La face cachée de Erwitt et Doisneau (I)

Elliott Erwitt. New York City, USA. 1955 (c) Elliott Erwitt / Magnum PhotosElliott Erwitt

Paris
Jusqu’au 13 mars 2010
Magnum Gallery, 13, rue de l’Abbaye 75006, Entrée libre

Personal Best [Le Meilleur de moi-même]
Jusqu’au 04 avril 2010

Maison Européenne de la Photogaphie
, 5/7 rue de Fourcy 75004, 6,50€

On connaît surtout de ces deux photographes leurs clichés humanistes, d’un Paris poétique, où l’anecdocte inattendue prête à sourire. Pourtant, l’oeuvre d’Elliott Erwitt (né en 1928 à Paris) et de Robert Doisneau (1912-1994), tous deux membres de l’Agence Magnum Photos, se révèle plus complexe et tragique qu’elles ne le laissent voir.

Elliott Erwitt, exposé simultanément à la Maison Européenne de la Photographie et dans la récente Magnum Gallery du VIe arrondissement parisien, possède un esprit vif, prompte à la répartie et non dénué d’ironie. A la fameuse question de savoir comment il travaille, il répond systématiquement: « Vous mettez le film dans l’appareil »!

Son enfance a été chaotique, fruit d’un déracinement continuel. Ses parents russes fuient la persécution contre les aristocrates et émigrent en Italie. Mais les lois de Mussolini les obligent à quitter le pays – le père est juif – pour la France puis l’Amérique. C’est ainsi qu’Elliott, bien que né à Paris, a la nationalité américaine. La famille vivra à New York avant de s’installer à Los Angeles.

Elliott Erwitt travaille très tôt dans un laboratoire commercial, où il développe des tirages « signés » pour les fans de stars de cinéma. A New York, il rencontre l’un des fondateurs de Magnum, Robert Capa. Mais aussi, Edward Steichen et Roy Strycker. Tous sont impressionnés par son talent et le prennent sous leurs ailes.
« La plupart d’entre nous travaillait pour gagner sa vie: nous ne pensions pas que ce que nous faisions aurait une valeur pour le marché de l’art ».

En 1949, il retourne en Europe. « Paris était pauvre et plein d’odeurs et de bien intéressante qu’aujourd’hui », confie-t-il.

De retour aux Etats-Unis, il collabore à la revue Life et participe à la célèbre exposition « The Family of Man », au Museum d’Art Moderne de New York (1955).
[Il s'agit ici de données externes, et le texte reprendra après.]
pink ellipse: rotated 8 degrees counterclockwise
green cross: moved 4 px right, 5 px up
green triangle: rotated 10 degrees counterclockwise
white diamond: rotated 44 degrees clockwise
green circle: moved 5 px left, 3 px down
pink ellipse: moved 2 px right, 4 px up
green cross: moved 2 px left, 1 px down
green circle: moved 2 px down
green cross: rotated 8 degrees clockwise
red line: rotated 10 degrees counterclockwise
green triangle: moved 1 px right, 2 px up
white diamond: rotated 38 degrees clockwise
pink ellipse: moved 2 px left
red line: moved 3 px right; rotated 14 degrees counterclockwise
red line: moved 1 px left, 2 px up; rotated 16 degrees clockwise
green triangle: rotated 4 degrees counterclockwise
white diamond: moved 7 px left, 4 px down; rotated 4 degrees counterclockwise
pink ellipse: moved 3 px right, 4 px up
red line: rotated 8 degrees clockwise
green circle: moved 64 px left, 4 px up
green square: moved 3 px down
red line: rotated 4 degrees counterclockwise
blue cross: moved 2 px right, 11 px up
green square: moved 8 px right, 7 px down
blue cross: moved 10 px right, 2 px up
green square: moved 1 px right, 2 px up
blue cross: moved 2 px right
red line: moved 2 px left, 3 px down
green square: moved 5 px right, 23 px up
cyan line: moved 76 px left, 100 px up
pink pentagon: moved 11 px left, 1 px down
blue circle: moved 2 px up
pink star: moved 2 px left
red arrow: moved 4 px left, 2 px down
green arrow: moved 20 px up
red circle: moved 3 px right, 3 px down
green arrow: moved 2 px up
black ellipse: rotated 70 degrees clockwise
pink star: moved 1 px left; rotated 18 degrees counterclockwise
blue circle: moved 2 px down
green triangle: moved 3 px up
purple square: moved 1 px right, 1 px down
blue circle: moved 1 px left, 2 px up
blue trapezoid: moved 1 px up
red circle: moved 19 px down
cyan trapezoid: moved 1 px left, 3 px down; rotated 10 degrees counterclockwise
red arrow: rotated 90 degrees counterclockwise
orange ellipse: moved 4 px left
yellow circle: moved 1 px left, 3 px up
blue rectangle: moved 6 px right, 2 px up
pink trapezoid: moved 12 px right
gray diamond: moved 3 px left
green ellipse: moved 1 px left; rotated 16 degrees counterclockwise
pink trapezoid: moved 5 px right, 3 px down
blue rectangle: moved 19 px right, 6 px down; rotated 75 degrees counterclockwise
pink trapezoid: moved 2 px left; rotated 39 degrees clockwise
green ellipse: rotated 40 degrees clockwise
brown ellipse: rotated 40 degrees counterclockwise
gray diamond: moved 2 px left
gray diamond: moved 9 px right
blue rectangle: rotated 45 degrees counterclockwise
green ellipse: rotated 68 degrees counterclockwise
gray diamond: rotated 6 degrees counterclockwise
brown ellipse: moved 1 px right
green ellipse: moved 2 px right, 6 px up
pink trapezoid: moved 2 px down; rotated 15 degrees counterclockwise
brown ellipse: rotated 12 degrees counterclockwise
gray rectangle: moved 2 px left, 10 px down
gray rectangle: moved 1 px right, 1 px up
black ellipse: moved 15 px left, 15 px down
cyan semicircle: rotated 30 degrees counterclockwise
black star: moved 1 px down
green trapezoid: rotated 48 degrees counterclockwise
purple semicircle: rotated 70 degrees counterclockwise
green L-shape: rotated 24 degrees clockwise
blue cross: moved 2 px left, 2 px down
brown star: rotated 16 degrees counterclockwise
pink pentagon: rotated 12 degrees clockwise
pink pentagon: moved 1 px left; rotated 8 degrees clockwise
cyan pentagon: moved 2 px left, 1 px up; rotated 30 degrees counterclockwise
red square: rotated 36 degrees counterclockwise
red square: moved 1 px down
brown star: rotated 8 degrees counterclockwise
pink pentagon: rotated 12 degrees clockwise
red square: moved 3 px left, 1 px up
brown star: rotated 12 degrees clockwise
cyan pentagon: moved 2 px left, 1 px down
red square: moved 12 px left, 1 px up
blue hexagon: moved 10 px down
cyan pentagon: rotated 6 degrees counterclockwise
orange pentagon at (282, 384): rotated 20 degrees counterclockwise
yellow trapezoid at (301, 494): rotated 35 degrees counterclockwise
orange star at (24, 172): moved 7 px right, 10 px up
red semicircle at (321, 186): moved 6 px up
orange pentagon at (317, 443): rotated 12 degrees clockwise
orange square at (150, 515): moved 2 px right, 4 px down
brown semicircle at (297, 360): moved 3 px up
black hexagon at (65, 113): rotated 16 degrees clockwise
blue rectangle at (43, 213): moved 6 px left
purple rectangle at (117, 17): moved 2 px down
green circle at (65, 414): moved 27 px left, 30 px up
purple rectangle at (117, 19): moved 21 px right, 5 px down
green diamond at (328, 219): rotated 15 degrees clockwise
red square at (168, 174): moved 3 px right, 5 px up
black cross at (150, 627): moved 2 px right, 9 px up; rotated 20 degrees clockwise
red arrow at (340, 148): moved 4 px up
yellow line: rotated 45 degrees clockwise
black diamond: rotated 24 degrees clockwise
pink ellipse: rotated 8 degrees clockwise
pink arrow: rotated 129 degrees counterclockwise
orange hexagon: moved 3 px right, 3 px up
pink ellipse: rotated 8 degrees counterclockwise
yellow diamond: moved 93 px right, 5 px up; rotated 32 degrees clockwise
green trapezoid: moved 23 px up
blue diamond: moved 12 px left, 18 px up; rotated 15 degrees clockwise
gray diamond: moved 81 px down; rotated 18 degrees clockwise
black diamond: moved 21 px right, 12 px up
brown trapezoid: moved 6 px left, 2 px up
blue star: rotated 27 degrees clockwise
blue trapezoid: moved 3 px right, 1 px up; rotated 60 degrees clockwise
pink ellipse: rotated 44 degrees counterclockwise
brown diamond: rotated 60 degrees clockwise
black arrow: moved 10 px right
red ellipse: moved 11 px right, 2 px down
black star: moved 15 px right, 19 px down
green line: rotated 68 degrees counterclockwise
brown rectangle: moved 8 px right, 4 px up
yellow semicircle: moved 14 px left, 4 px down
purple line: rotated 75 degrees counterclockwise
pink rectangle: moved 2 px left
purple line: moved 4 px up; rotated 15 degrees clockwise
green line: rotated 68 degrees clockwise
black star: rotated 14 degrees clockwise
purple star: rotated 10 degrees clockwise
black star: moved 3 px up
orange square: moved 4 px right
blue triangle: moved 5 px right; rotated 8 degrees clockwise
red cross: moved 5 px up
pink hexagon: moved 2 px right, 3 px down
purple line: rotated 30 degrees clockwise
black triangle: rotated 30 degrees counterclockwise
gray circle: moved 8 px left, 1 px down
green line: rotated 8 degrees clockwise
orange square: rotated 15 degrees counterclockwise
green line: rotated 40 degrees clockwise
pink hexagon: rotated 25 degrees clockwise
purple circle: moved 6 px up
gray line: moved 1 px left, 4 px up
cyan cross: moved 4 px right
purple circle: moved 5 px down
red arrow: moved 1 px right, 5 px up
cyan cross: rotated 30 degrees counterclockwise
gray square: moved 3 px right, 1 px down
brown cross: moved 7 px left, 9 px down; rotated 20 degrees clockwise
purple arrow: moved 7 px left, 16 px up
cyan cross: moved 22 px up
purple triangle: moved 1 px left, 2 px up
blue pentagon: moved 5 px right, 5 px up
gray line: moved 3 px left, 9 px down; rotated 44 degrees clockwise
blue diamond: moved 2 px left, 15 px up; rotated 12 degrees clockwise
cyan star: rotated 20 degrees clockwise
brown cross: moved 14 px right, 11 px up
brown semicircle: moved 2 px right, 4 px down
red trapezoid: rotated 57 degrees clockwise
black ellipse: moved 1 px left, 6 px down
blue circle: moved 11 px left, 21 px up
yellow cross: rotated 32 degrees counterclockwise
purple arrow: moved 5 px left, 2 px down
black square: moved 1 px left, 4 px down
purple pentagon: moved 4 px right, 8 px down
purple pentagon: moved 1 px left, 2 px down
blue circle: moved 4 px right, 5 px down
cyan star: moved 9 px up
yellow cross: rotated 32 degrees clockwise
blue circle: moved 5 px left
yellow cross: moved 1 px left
Depuis plus de cinquante ans, ses livres, ses reportages photographiques, ses illustrations et ses publicités apparaissent dans les publications du monde entier.

A partir des années 70, Elliott Erwitt commence à tourner des films, puis des programmes de télévision comiques et satiriques pour la chaîne Home Box Office.

L’exposition de la MEP met en valeur des clichés au ton mélancolique. « Certaines personnes disent que mes photos sont tristes, d’autres les trouvent drôles. Drôlerie et tristesse, c’est un peu la même chose, non? ». Un parfait exemple de cette ambivalence est cette photographie d’un petit garçon noir, posant tout sourire, un pistolet contre la tempe (Pittsburgh, Pennsylvanie, USA, 1950).

A l’instar de la photographie de Kennedy lors de la Convention démocratique de 1960, fumant, plein de confiance dans le futur. Trois ans plus tard, Erwitt réalise un close-up de sa veuve Jacqueline, derrière le drapeau américain, brisée.

Elliott Erwitt. North Carolina, USA. 1950 (c) Elliott Erwitt / Magnum PhotosOu encore cette photographie de 1950, qui illustre les fontaines de la ségrégation en Caroline du Nord. Mais c’était presque à l’insu du photographe, qui n’imaginait pas s’engager contre l’injustice sociale. Pourtant, le choc draîné par la photo a été utilisé comme une motivation pour le changement puis plus tard comme souvenirs des mauvais jours.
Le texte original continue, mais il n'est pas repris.